→ Quoted passage

== Segment start ==

The undersigned does hereby constitute and appoint each of  Fabio Poma and Nicola Wullschleger, with full power of substitution, as the true and lawful attorney-in-fact and agent of the undersigned, and authorizes and designates each of the foregoing attorneys-in-fact to sign on behalf of the undersigned, and to file filings and any amendments thereto, with the Securities and Exchange Commission, made by or on behalf of the undersigned in respect of the beneficial ownership of equity securities of SOLIGENIX, INC. (formerly known as DOR BioPharma, Inc.)  held by the undersigned, directly, indirectly or beneficially, pursuant to Sections 13(d), 13(g) and 16 of the Securities Exchange Act of 1934, as amended (the "Exchange Act"), and the rules and regulations thereunder. Each of the undersigned acknowledges that the foregoing attorneys-in-fact, in serving in such capacity at the request of each of the undersigned, are not assuming any of the undersigned's responsibilities to comply with Sections 13(d), 13(g) or 16 of the Exchange Act.
 
This Power of Attorney shall remain in full force and effect until withdrawn by the undersigned in a signed writing delivered to each of the foregoing attorneys-in-fact.
 
IN WITNESS WHEREOF, the undersigned has caused this Power of Attorney to be executed as of this 20th day of December 2012.

== Segment end ==

→ What this task involves
Write out the part of the power of attorney starting with "This Power of Attorney shall" and going on through "of December 2012.", word for word. These records were drawn from a different source than the power of attorney.

[Dataset entries]
== Segment start ==

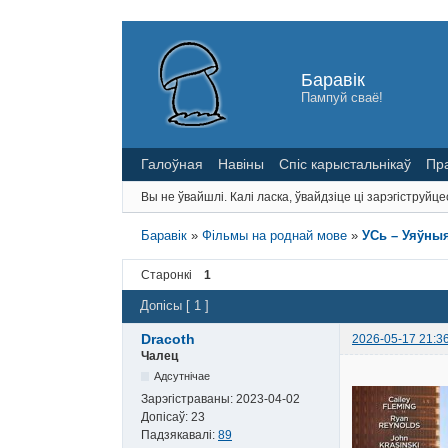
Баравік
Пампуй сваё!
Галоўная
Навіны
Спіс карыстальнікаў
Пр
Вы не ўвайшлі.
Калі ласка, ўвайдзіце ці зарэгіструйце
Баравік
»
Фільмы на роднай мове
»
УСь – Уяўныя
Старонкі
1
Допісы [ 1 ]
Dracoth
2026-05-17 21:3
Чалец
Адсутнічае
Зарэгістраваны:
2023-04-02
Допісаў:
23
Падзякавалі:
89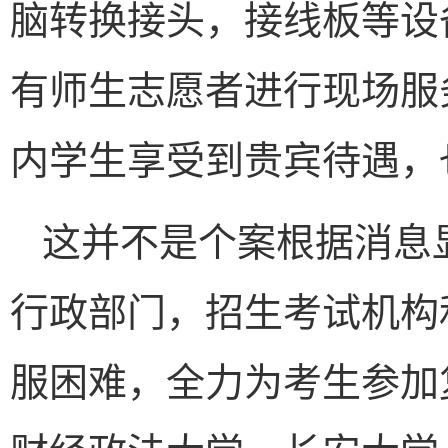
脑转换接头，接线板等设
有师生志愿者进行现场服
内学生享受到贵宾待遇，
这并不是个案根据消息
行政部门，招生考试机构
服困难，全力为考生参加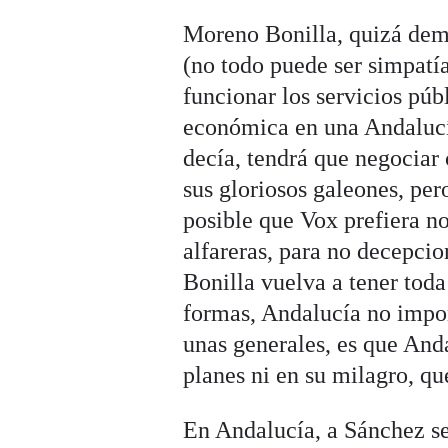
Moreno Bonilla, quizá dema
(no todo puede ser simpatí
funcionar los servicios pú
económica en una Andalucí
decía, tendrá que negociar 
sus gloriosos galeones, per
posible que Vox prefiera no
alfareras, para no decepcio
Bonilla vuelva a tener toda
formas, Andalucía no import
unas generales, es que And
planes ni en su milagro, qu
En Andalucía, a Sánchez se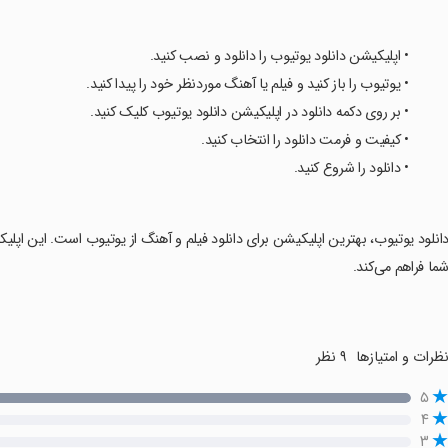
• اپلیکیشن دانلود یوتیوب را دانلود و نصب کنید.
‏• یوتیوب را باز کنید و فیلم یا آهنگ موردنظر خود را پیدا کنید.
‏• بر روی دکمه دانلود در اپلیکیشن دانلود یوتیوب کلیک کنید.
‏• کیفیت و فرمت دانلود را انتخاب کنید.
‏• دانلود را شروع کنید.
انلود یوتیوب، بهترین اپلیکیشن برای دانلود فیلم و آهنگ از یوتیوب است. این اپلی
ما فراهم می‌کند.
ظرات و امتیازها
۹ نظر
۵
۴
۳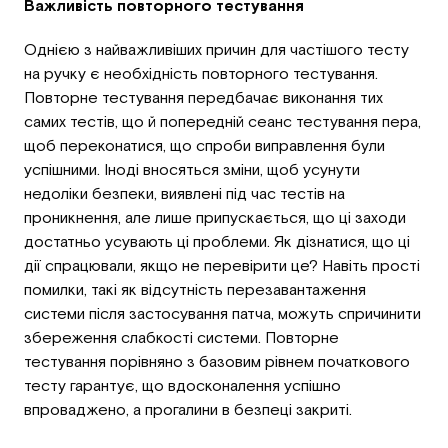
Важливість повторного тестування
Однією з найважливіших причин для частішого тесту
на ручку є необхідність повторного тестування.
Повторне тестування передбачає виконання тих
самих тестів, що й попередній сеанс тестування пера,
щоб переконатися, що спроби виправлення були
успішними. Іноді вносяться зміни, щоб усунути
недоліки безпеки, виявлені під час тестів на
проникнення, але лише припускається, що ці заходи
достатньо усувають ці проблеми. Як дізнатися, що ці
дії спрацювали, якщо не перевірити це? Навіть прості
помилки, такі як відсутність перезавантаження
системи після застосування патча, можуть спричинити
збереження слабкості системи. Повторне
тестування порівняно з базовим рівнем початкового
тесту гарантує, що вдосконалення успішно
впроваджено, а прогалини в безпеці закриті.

== Segment end ==

→ Exercise result
This Power of Attorney shall remain in full force and effect until withdrawn by the undersigned in a signed writing delivered to each of the foregoing attorneys-in-fact.
 
IN WITNESS WHEREOF, the undersigned has caused this Power of Attorney to be executed as of this 20th day of December 2012.